Potential value of the work should also be reflected on. Students need to evaluate if the capstone as proposed has novel and meaningful contributions it could potentially make within the field. Feasible topics are more likely to be those where there is room for new insights, conclusions, frameworks, applications or knowledge. Those that simply repeat what is already well-known are less suitable as they may struggle to demonstrate the deeper learning goals of a capstone experience. Clear communication of expected outcomes is important.

The topic idea refine process doesn’t necessarily stop after the proposal stage either. Students may find that as planning progresses, certain elements or goals become nonviable and alternatives need consideration. Maintaining a flexible approach and regularly re-evaluating feasibility with the instructor guiding them helps ensure any necessary adjustments can be made proactively to complete high quality work that satisfies capstone requirements and represents the culmination of their undergraduate career in the most positive way. With due diligence given to feasibility at each stage of the process, students can select a topic that allows them to shine.

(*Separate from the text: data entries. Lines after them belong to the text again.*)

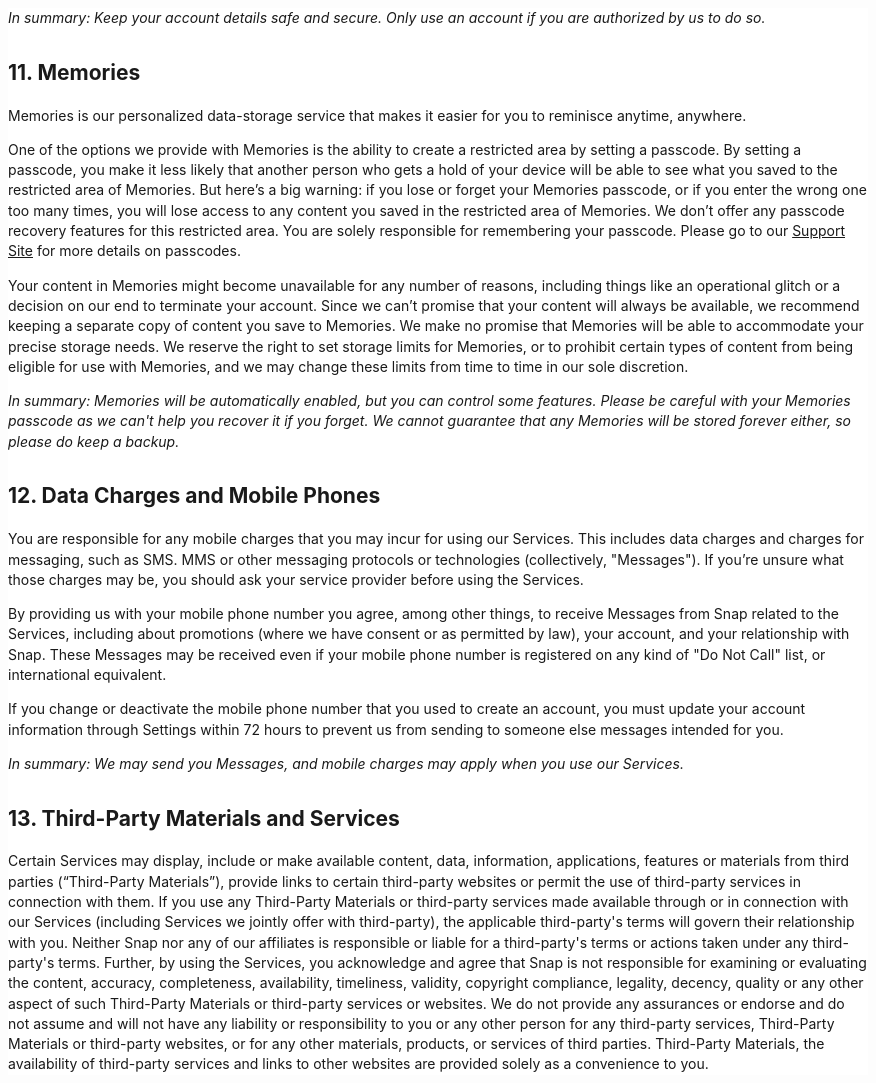 _In summary: Keep your account details safe and secure. Only use an account if you are authorized by us to do so._

11\. Memories
-------------

Memories is our personalized data-storage service that makes it easier for you to reminisce anytime, anywhere.

One of the options we provide with Memories is the ability to create a restricted area by setting a passcode. By setting a passcode, you make it less likely that another person who gets a hold of your device will be able to see what you saved to the restricted area of Memories. But here’s a big warning: if you lose or forget your Memories passcode, or if you enter the wrong one too many times, you will lose access to any content you saved in the restricted area of Memories. We don’t offer any passcode recovery features for this restricted area. You are solely responsible for remembering your passcode. Please go to our [Support Site](https://help.snapchat.com/) for more details on passcodes.

Your content in Memories might become unavailable for any number of reasons, including things like an operational glitch or a decision on our end to terminate your account. Since we can’t promise that your content will always be available, we recommend keeping a separate copy of content you save to Memories. We make no promise that Memories will be able to accommodate your precise storage needs. We reserve the right to set storage limits for Memories, or to prohibit certain types of content from being eligible for use with Memories, and we may change these limits from time to time in our sole discretion.

_In summary: Memories will be automatically enabled, but you can control some features. Please be careful with your Memories passcode as we can't help you recover it if you forget. We cannot guarantee that any Memories will be stored forever either, so please do keep a backup._

12\. Data Charges and Mobile Phones
-----------------------------------

You are responsible for any mobile charges that you may incur for using our Services. This includes data charges and charges for messaging, such as SMS. MMS or other messaging protocols or technologies (collectively, "Messages"). If you’re unsure what those charges may be, you should ask your service provider before using the Services.

By providing us with your mobile phone number you agree, among other things, to receive Messages from Snap related to the Services, including about promotions (where we have consent or as permitted by law), your account, and your relationship with Snap. These Messages may be received even if your mobile phone number is registered on any kind of "Do Not Call" list, or international equivalent.

If you change or deactivate the mobile phone number that you used to create an account, you must update your account information through Settings within 72 hours to prevent us from sending to someone else messages intended for you.

_In summary: We may send you Messages, and mobile charges may apply when you use our Services._

13\. Third-Party Materials and Services
---------------------------------------

Certain Services may display, include or make available content, data, information, applications, features or materials from third parties (“Third-Party Materials”), provide links to certain third-party websites or permit the use of third-party services in connection with them. If you use any Third-Party Materials or third-party services made available through or in connection with our Services (including Services we jointly offer with third-party), the applicable third-party's terms will govern their relationship with you. Neither Snap nor any of our affiliates is responsible or liable for a third-party's terms or actions taken under any third-party's terms. Further, by using the Services, you acknowledge and agree that Snap is not responsible for examining or evaluating the content, accuracy, completeness, availability, timeliness, validity, copyright compliance, legality, decency, quality or any other aspect of such Third-Party Materials or third-party services or websites. We do not provide any assurances or endorse and do not assume and will not have any liability or responsibility to you or any other person for any third-party services, Third-Party Materials or third-party websites, or for any other materials, products, or services of third parties. Third-Party Materials, the availability of third-party services and links to other websites are provided solely as a convenience to you.
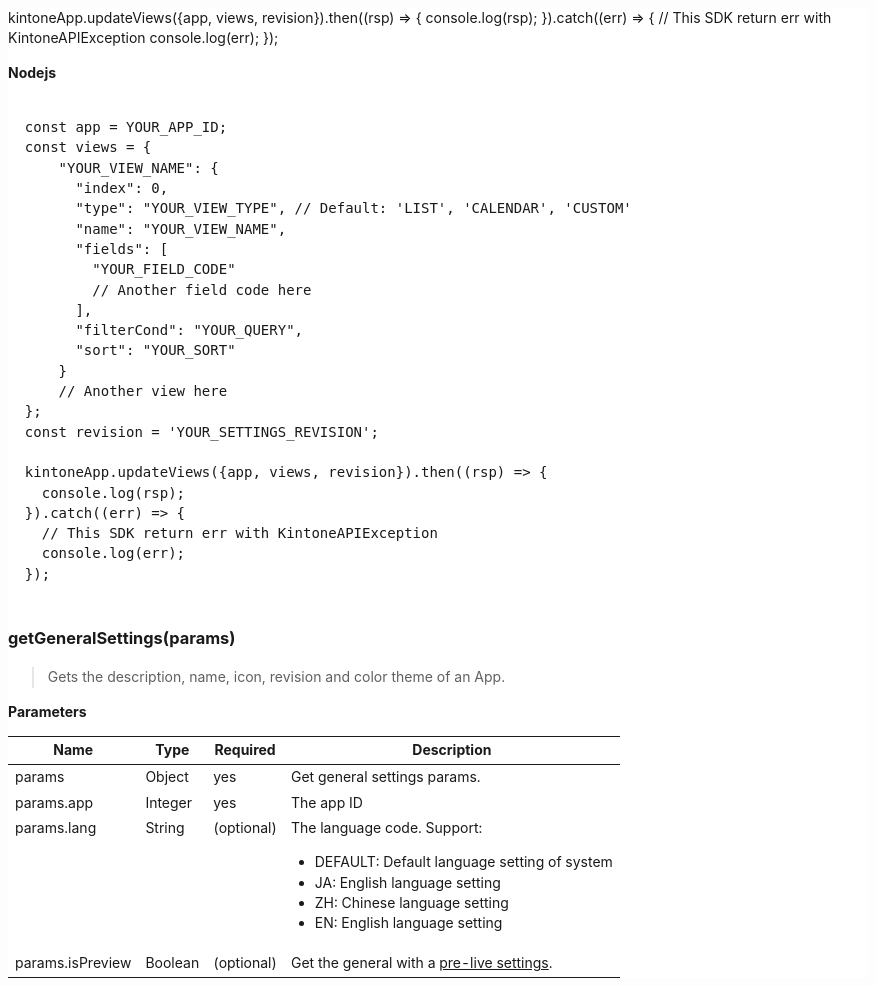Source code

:   kintoneApp.updateViews({app, views, revision}).then((rsp) => {
    console.log(rsp);
  }).catch((err) => {
    // This SDK return err with KintoneAPIException
    console.log(err);
  });
  
</pre>

<strong class="tab-name">Nodejs</strong>

<pre class="inline-code">

  const app = YOUR_APP_ID;
  const views = {
      "YOUR_VIEW_NAME": {
        "index": 0,
        "type": "YOUR_VIEW_TYPE", // Default: 'LIST', 'CALENDAR', 'CUSTOM'
        "name": "YOUR_VIEW_NAME",
        "fields": [
          "YOUR_FIELD_CODE"
          // Another field code here
        ],
        "filterCond": "YOUR_QUERY",
        "sort": "YOUR_SORT"      
      }
      // Another view here
  }; 
  const revision = 'YOUR_SETTINGS_REVISION';

  kintoneApp.updateViews({app, views, revision}).then((rsp) => {
    console.log(rsp);
  }).catch((err) => {
    // This SDK return err with KintoneAPIException
    console.log(err);
  });

</pre>

</details>

### getGeneralSettings(params)

> Gets the description, name, icon, revision and color theme of an App.

**Parameters**

| Name| Type| Required| Description |
| --- | --- | --- | --- |
| params | Object | yes | Get general settings params.
| params.app | Integer | yes | The app ID
| params.lang | String | (optional) | The language code. Support: <ul><li>DEFAULT: Default language setting of system </li><li>JA: English language setting</li><li>ZH: Chinese language setting</li><li>EN: English language setting</li> |
| params.isPreview | Boolean | (optional) | Get the general with a [pre-live settings](https://developer.kintone.io/hc/en-us/articles/115004811668).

Carefully evaluating preliminary research resources, discussion capstone advisor input, considering practical constraints realistically, determining fit within the field of study, anticipating ethical aspects, and communicating clear value and outcomes are strategic steps students can take to help guarantee their proposed capstone topic is feasible and appropriate before proceeding to full project planning and implementation. Maintaining ongoing dialog throughout the process also helps issues be addressed proactively to optimize success. With feasibility as a priority during topic selection and refinement, students set themselves up well to complete impactful and meaningful work.